* **Extracted text**:
**********

# ? for private/personal chefs



## kyheirloomer (Feb 1, 2007)

Listening to some of the TV shows, particularly the competitions, it seems that many hold private chefs in contempt, that somehow they are second-class citizens. Sort of the way professional soldiers think about militia.

So I was wondering if you have run into that in the course of your careers? Does the industry, at large, treat you like second-class citizens, or is that just a function of the folks who appear on those shows?

Just curious.


----------



## trk (Mar 14, 2009)

It depends.  Private chef and personal chef are two different professions.  I worked as a Private Chef for 10 years - with one family exclusively.  I was their employee and under contract with them alone.  Personal Chefs generally operate as independent contractors, offering services to more than one, and sometimes many, clients.  In my experience, the former seems to engender a bit more respect than the latter.

I think that MANY industry workers secretly envy the private chef.  Who wouldn't?  Typically, a PC works a normal 40-50 hour week, gets paid a ridiculous sum of money, has the most extraordinary product to work with and a limitless budget, has terrific benefits and retirement plans;  and in some cases, a PC gets to travel all over the world with the family. 

It's possible that skills can get stale but it's really up to the individual to stay sharp and cutting edge, regardless of whether it's one client or 1000.  In my case, my family had refined and sophisticated culinary expectations so I kept abreast of food trends and continued to study in my down time.

It's a great gig, one I've missed and have been desperately trying to get back into.

**********

* **Given material**:

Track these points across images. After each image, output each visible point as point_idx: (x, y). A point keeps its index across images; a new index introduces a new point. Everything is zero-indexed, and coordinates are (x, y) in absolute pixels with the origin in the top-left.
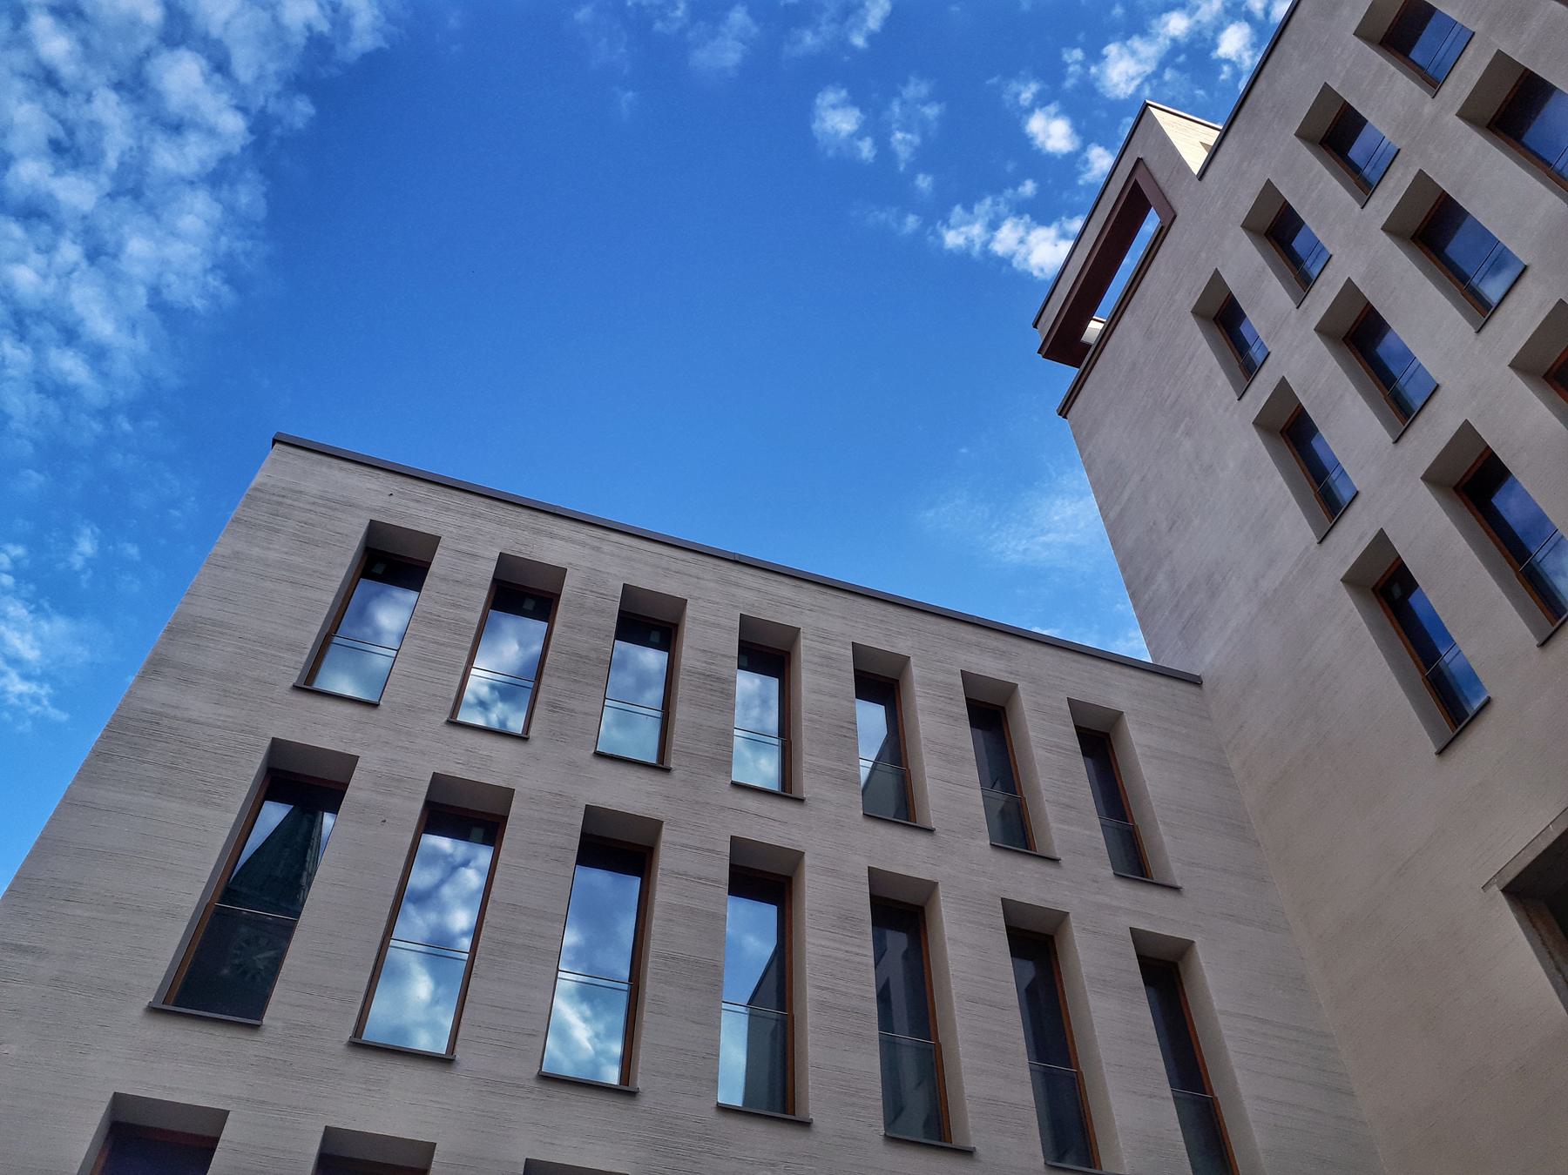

**********

* **Exercise 1**: Please retype the stretch of the private chef thread from "It depends.  Private" through "than the latter.".
* **Exercise 2**: Write what comes next in the private chef thread, starting after its final sentence.

* **Final answer 1**:
It depends.  Private chef and personal chef are two different professions.  I worked as a Private Chef for 10 years - with one family exclusively.  I was their employee and under contract with them alone.  Personal Chefs generally operate as independent contractors, offering services to more than one, and sometimes many, clients.  In my experience, the former seems to engender a bit more respect than the latter.

* **Final answer 2**:
----------



## chefross (May 5, 2010)

I am a Private Chef and have been now for 12 years. Everything trk said is what I have now. (except that ridiculous sum of money 

Prior to this job I had been in the industry my whole career (35 years by the time I started this gig)

I feel like I had put in my time (hot kitchens, feeding thousands of people, food factory mentality, etc...)

Here, there is no food cost control, "Whatever Lola wants, Lola gets." attitude.

With all of this,* a Chef's dream job,* why do I feel like I have to defend myself when asked what restaurant I work in, and I say that I work as a Private Chef for a family?

Is it envy, jealousy?


----------



## trk (Mar 14, 2009)

I must reiterate, i do believe it's at least a hint of envy.  Like you, I put in 20 HARD years in the industry so I surely don't feel like I took a shortcut or some cushy expressway to culinary success.  Most honest chefs over 35 will admit they would LOVE to cook for a Bill Gates or Jeff Bezos, facilitating swanky dinner parties and jetting to Switzerland for the family's ski vacation.  It would be different if some rube straight out of Johnson and Wales landed a job working for Warren Buffet - even I would resent that!  But having the privilege  of finishing out one's culinary career as a Private Chef WITH BENEFITS would likely make anyone jealous.


----------



## kyheirloomer (Feb 1, 2007)

You're making this even harder on me, trk.

Are you saying it isn't the job, but the path to the job, that makes you a full citizen? That's how I'm reading it.

Let's say I was in the market for a private chef. Among the people I interview is a recent grad from CIA, or Le Cordon Bleu, or, to put a point on it, J&W. Turns out, based on chemistry, and performance at a trial, and extensive interviews, I actually hire the kid.

According to you, (s)he hasn't earned the right to be my chef, because (s)he hasn't paid dues, and, therefore, is a second class citizen.

Isn't that perpetrating the stereotype?


----------



## foodpump (Oct 10, 2005)

Some very valid points there KYH.

I guess it all comes down to interviewing skills and "gut feelings"--tht is if you feel the chemistry is right, and the applicant didn't bomb in the kitchen, you're 99% it is the right hire irregardless of age.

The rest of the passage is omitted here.